Dataset entries:

····················

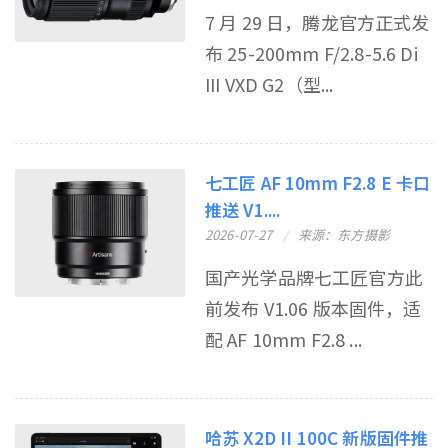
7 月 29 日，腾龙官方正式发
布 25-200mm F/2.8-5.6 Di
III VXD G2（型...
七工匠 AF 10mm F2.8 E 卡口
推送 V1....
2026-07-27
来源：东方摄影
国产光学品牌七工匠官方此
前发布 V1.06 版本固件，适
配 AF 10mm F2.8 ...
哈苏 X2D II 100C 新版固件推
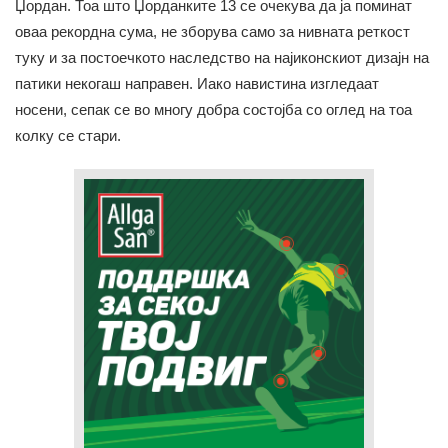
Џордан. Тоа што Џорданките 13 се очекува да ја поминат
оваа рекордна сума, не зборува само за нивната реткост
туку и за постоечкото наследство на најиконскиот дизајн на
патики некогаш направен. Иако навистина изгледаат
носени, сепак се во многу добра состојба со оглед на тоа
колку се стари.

····················

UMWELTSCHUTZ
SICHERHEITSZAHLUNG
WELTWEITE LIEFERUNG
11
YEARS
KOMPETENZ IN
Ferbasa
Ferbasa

····················

▶ About this exercise
Here the output must be the lines above from the line with "Џордан. Тоа што" to the line with "колку се стари.", both included, duplicated word for word and nothing else.

▶ Solution to this problem
Џордан. Тоа што Џорданките 13 се очекува да ја поминат
оваа рекордна сума, не зборува само за нивната реткост
туку и за постоечкото наследство на најиконскиот дизајн на
патики некогаш направен. Иако навистина изгледаат
носени, сепак се во многу добра состојба со оглед на тоа
колку се стари.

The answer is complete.